Selected as one of three finalists for the 2009 Parks Canada Sustainable Tourism Award, Seascape works collaboratively with the Rainforest Alliance to support best management practices in sustainable tourism and is a member of Sustainable Travel International (STI), The International Ecotourism Society (TIES) and the Adventure Travel Trade Association (ATTA), where it is focused on continuing to develop new sustainable tourism initiatives, partnerships and collaborations.
Marketing and communications efforts are supported by Frances Figart, formerly the editor of Courier, the monthly travel magazine for the National Tour Association. She launched Seascape’s re-branding initiative in 2008, developing its current logo, tag line and web site. Frances has spoken about ecotourism marketing and branding at travel industry conferences in the U.S., Canada and Europe, is a special advisor and editor for STI, and has shared her communications skills as a speaker and through committee work with TIES and as a volunteer and sponsor for ATTA. She directs social marketing initiatives for Seascape as well as for Terra Incognita Ecotours and Cayuga Sustainable Hospitality.

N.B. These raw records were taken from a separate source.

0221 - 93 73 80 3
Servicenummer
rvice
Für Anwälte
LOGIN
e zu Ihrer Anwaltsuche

Seascape strictly follows these sustainable guidelines, one for each letter in its name:
Small group travel to minimize environmental impact on fragile coastal ecosystems and to allow for a more authentic and enriching personal connection to the biodiversity of the places visited.
Environmental approach to travel and waste management, including recycling, reusing and composting, purchasing items with limited packaging and using recycled paper in all promotional materials.

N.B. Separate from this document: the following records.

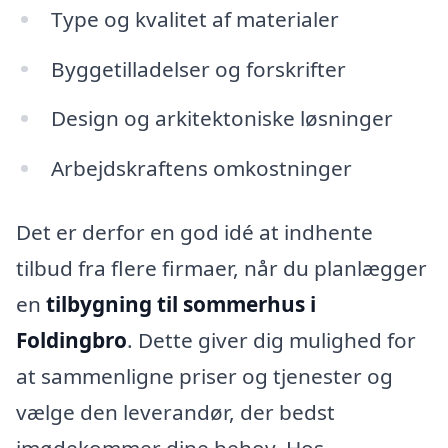
Type og kvalitet af materialer
Byggetilladelser og forskrifter
Design og arkitektoniske løsninger
Arbejdskraftens omkostninger
Det er derfor en god idé at indhente
tilbud fra flere firmaer, når du planlægger
en
tilbygning til sommerhus i
Foldingbro
. Dette giver dig mulighed for
at sammenligne priser og tjenester og
vælge den leverandør, der bedst
imødekommer dine behov. Hos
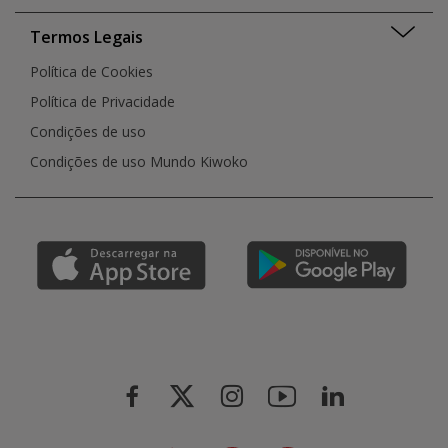
Termos Legais
Política de Cookies
Política de Privacidade
Condições de uso
Condições de uso Mundo Kiwoko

Assisting local conservation efforts and environmental education initiatives such as school groups participating in annual coastal cleanups, as well as partnering with numerous conservation organizations.

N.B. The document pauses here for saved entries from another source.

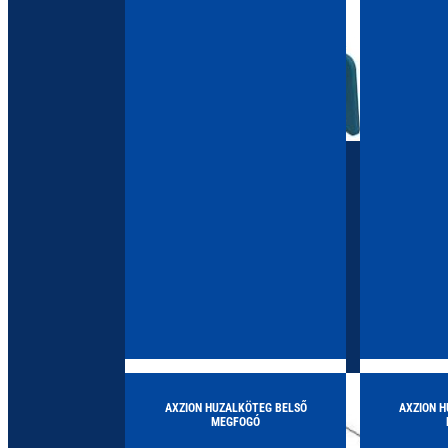
Megtekintés >
Megtekint
300kg
AXZION HUZALKÖTEG BELSŐ
AXZION H
MEGFOGÓ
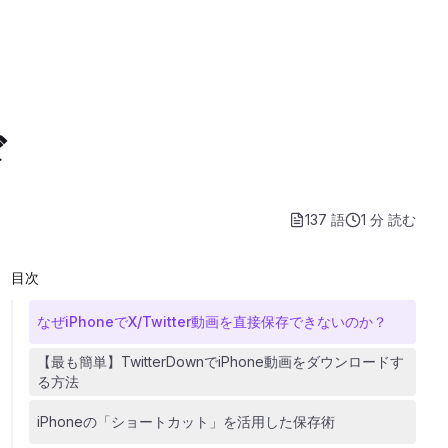
き
ド
137 語
1 分
読む
目次
なぜiPhoneでX/Twitter動画を直接保存できないのか？
【最も簡単】TwitterDownでiPhone動画をダウンロードす
る方法
iPhoneの「ショートカット」を活用した保存術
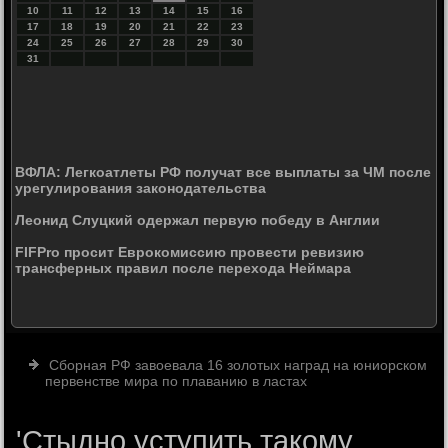
10
11
12
13
14
15
16
17
18
19
20
21
22
23
24
25
26
27
28
29
30
31
ВФЛА: Легкоатлеты РФ получат все выплаты за ЧМ после
урегулирования законодательства
Леонид Слуцкий одержал первую победу в Англии
FIFPro просит Еврокомиссию провести ревизию
трансферных правил после перехода Неймара
Сборная РФ завоевала 16 золотых наград на юниорском
первенстве мира по плаванию в ластах
'Стыдно уступить такому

Sensitive wildlife observation practices that include keeping a respectful distance to minimize noise and stress and leaving habitats pristine by hauling out any items carried in, as well as any trash left by others.
Contact between visitors and native coastal people as a means of involving local communities in both the cultural and economic benefits of tourism, a critical component of ecotourism.
Advocating protection of marine as well as terrestrial ecosystems through an emphasis on interpretation of the natural and cultural history of the regions.
Purchasing locally grown food, certified organic products, and items such as coffee, tea and chocolate through fair trade wholesalers to ensure that money is returned to the local communities.
Environmental approach to energy consumption and natural resources through the use of products such as energy efficient light bulbs and biodegradable cleaning agents made with natural ingredients.